What it says in the papers
Published 28/03/2014 | 06:57
Today's papers are dominated by coverage of the ongoing saga surrounding the Garda Tapes.
The Irish Independent leads with a story by Shane Phelan on allegations of a judge pressuring a whistleblower to withdraw allegations against a senior member of the force, adding a fresh twist to the ongoing drama in the Department of Justice. The paper has seen the papers showing sworn statements by former garda John Wilson and the Garda Ombudsman. Inside, extensive analysis by Fionnan Sheahan, Niall O'Connor and John Downing feature.
The Herald splashes with a court case in Tallaght in which Judge Anthony Halpin sensationally claimed that 'Muslims feel that they can actually beat their wives', to a packed courthouse. He is now under fire from the Immigrant Council of Ireland for his 'disappointing' remarks.

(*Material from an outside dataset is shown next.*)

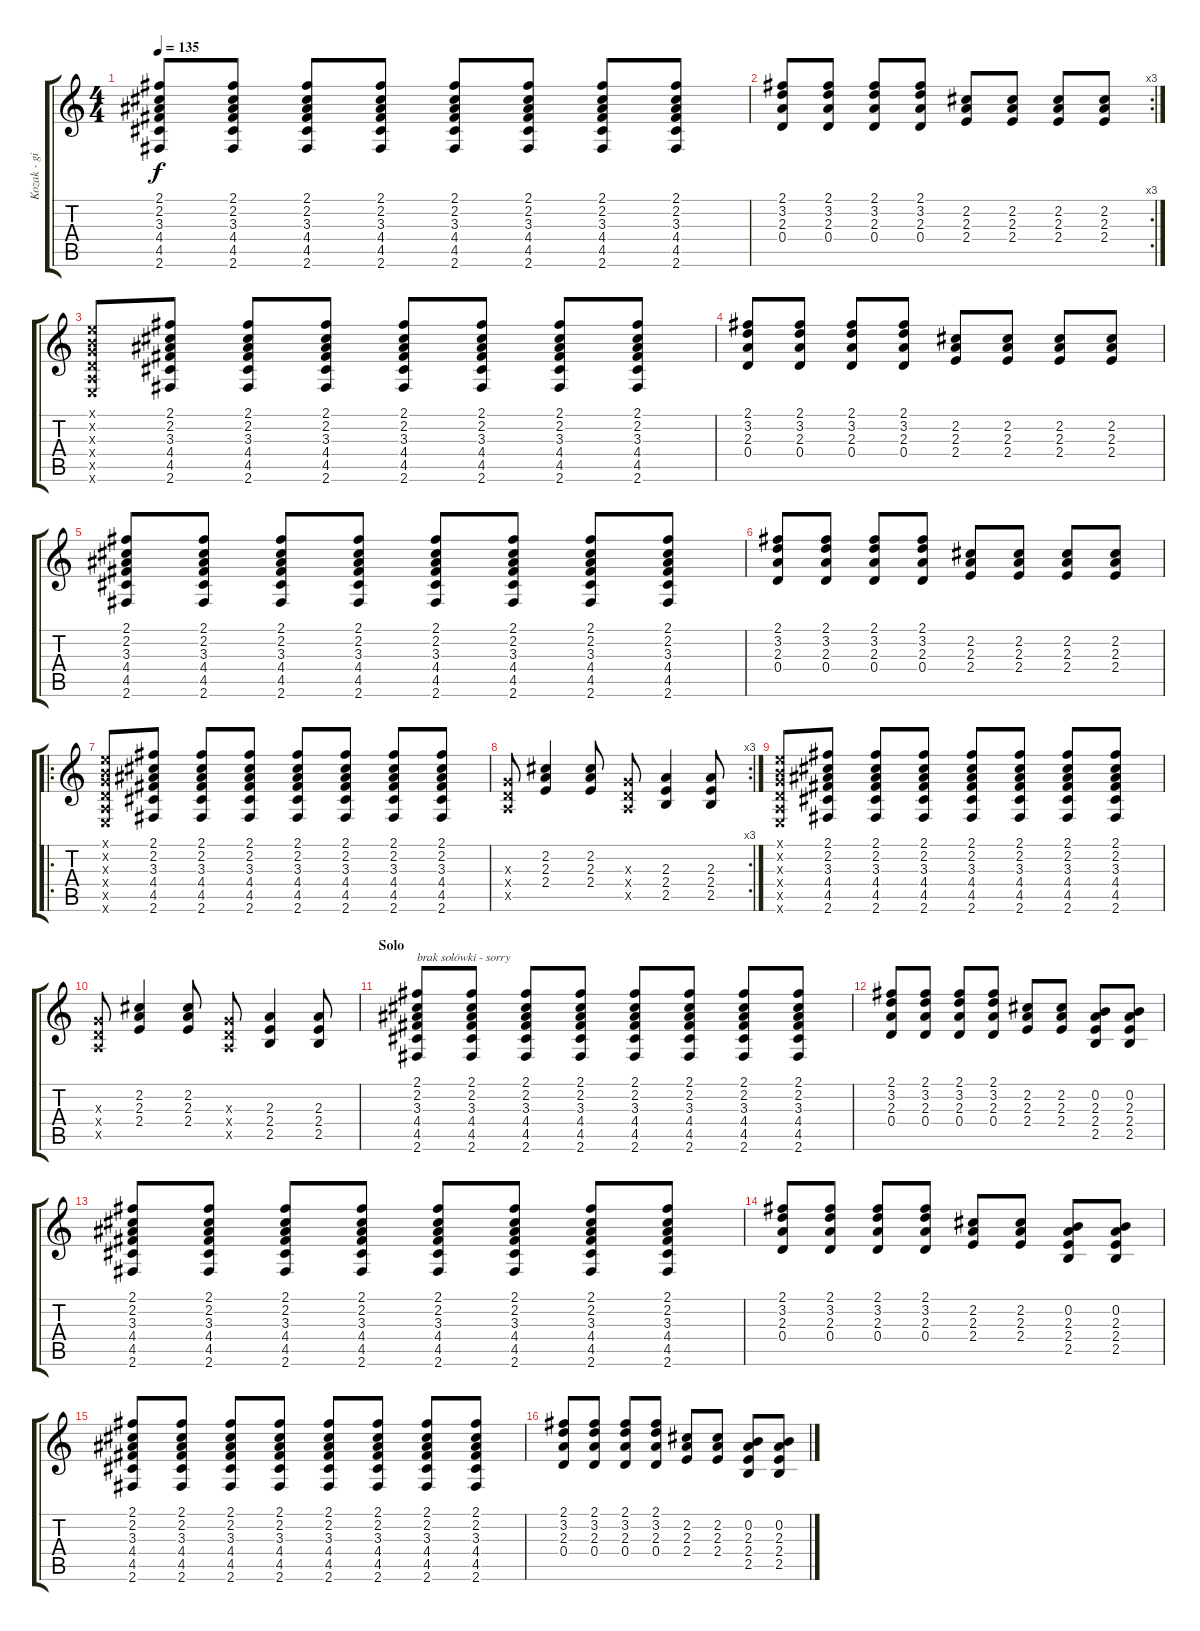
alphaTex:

The Irish Times also leads with the ongoing garda controversy, revealing the efforts to limit damage following the revelations of two decades of illedgal recordings by Gardai. The paper reports that there has been no contact between the Government and judiciary about the potential for court delays.

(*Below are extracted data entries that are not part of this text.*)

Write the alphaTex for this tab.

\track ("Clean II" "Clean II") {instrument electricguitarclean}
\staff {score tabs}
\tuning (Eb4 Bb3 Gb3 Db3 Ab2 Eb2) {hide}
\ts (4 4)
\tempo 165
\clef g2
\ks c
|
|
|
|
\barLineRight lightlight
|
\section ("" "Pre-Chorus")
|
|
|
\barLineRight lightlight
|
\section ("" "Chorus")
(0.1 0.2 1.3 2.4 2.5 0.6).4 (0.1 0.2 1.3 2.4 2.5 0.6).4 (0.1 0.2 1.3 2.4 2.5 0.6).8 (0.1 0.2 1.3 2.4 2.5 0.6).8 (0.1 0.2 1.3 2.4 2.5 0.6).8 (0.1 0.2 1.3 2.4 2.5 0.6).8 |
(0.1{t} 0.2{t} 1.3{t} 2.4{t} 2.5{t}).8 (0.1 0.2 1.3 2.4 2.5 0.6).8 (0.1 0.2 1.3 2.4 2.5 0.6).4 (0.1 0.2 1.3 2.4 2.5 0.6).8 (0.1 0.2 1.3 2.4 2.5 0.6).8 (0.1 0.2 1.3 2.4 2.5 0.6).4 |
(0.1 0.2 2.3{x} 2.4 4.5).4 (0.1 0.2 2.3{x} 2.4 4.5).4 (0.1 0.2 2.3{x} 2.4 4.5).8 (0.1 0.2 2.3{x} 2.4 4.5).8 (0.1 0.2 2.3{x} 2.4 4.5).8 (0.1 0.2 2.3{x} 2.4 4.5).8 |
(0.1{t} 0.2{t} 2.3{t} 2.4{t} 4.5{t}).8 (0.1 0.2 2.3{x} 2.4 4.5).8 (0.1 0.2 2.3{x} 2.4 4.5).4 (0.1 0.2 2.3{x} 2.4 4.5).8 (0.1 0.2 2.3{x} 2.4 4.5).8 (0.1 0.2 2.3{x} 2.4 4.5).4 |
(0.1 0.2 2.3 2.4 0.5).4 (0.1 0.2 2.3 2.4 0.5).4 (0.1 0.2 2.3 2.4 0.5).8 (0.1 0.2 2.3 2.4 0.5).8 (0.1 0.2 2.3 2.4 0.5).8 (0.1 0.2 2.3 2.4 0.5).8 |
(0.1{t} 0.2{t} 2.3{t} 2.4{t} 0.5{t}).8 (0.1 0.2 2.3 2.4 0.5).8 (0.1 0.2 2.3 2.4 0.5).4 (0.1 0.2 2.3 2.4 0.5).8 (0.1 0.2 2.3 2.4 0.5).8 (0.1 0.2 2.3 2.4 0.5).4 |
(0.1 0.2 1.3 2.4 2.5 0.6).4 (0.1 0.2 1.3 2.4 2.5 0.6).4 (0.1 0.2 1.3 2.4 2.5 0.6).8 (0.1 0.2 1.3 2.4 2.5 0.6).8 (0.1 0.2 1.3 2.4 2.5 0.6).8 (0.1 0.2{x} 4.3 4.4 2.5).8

The Irish Sun also covers the garda tapes controversy with an exclusive story by Owen Conlon and Brian Kavanagh, which reports that John Dundon's conviction for the killing of rugby player Shane Geoghegan is unlikely to be overturned as garda sources tell the paper they did not record any material related to Mr Dundon.

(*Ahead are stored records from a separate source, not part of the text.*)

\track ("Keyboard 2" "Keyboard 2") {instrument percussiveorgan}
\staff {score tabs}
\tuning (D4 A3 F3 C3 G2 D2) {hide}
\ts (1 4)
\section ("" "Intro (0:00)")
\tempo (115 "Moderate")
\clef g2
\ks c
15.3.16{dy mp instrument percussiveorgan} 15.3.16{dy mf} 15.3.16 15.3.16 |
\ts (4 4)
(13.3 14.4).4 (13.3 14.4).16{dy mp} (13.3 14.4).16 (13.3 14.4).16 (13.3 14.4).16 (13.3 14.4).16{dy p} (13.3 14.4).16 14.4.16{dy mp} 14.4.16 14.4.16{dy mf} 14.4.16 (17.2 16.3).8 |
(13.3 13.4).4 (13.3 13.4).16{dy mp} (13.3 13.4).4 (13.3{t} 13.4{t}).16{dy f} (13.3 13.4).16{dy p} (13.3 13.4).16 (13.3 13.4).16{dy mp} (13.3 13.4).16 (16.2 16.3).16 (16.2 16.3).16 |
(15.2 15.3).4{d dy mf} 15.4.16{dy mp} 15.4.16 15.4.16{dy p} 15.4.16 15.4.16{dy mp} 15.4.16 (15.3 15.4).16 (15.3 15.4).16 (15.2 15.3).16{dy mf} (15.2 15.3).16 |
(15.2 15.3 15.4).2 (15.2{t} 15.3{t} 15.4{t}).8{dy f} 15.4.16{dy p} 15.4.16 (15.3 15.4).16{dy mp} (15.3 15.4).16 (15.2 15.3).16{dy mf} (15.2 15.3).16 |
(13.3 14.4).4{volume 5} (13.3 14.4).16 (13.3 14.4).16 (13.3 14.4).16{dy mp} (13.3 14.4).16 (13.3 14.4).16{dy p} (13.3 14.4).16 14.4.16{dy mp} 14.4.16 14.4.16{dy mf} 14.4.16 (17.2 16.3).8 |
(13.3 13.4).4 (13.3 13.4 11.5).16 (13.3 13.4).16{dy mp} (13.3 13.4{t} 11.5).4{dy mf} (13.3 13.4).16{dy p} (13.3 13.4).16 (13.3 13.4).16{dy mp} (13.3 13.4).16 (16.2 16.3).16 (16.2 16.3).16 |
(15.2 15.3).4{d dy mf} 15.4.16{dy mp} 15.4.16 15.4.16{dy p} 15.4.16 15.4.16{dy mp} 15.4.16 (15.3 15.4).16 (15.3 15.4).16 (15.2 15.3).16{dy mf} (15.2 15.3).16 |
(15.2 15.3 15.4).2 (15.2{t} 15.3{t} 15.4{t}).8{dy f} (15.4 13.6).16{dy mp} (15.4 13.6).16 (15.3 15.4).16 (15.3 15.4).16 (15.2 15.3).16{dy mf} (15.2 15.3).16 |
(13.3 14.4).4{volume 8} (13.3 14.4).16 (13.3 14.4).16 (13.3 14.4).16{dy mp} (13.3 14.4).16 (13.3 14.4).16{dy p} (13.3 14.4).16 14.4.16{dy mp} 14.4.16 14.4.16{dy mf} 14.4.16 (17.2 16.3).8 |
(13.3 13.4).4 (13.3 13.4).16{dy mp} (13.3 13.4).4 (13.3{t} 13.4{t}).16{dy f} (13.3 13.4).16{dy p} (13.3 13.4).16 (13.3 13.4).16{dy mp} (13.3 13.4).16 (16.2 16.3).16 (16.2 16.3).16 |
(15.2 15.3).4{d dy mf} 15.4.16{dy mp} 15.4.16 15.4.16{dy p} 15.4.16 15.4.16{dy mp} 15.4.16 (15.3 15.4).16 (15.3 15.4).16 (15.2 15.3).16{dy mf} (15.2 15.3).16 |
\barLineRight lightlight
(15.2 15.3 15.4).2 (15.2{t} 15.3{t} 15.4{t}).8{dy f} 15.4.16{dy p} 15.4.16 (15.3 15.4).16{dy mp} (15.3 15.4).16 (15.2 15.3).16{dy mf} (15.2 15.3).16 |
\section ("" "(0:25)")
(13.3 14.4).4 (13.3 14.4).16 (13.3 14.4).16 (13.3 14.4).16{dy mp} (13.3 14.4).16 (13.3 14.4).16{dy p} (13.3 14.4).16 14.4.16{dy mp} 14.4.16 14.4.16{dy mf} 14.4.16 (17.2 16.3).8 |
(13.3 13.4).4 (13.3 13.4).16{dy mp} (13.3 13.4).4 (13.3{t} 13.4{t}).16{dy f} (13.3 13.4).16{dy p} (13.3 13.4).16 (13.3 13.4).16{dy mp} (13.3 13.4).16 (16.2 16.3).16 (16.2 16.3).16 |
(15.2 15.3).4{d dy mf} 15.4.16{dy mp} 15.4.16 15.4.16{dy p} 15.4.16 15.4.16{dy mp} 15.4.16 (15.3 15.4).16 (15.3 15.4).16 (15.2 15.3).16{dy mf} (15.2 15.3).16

Patrick Nulty, former TD who retired after a Facebook sex scandal, has been cleared for investigation from Gardai, according to the Irish Daily Star. Michael O'Toole reports that there won't be a Garda probe into his actions, which includes sending a lewd message to a 17-year-old girl on the social networking site.
Meanwhil,e, in sport, the Irish Independent features a story on Martin O'Neill's reported temporary move as manager of Nottingham Forest will not happen. The FAI told the paper that no contact has been made between the two parties, nor do they anticipate any.
In rugby, Rob Penney's Six Nations comments are more likely to hinder his own Munster players, rather than Leinster, according to the latest from Ruaidrhri O'Connor.
The Herald covers Aston Villa boss Paul Lambert jumping in defence of Man United's David Moyes, expressing his sympathy for the under-fire manager. 'I think the magnitude is huge," Lambert said. 'Only David can truly tell you about that, but from the outside looking in, it is a massive, massive job'.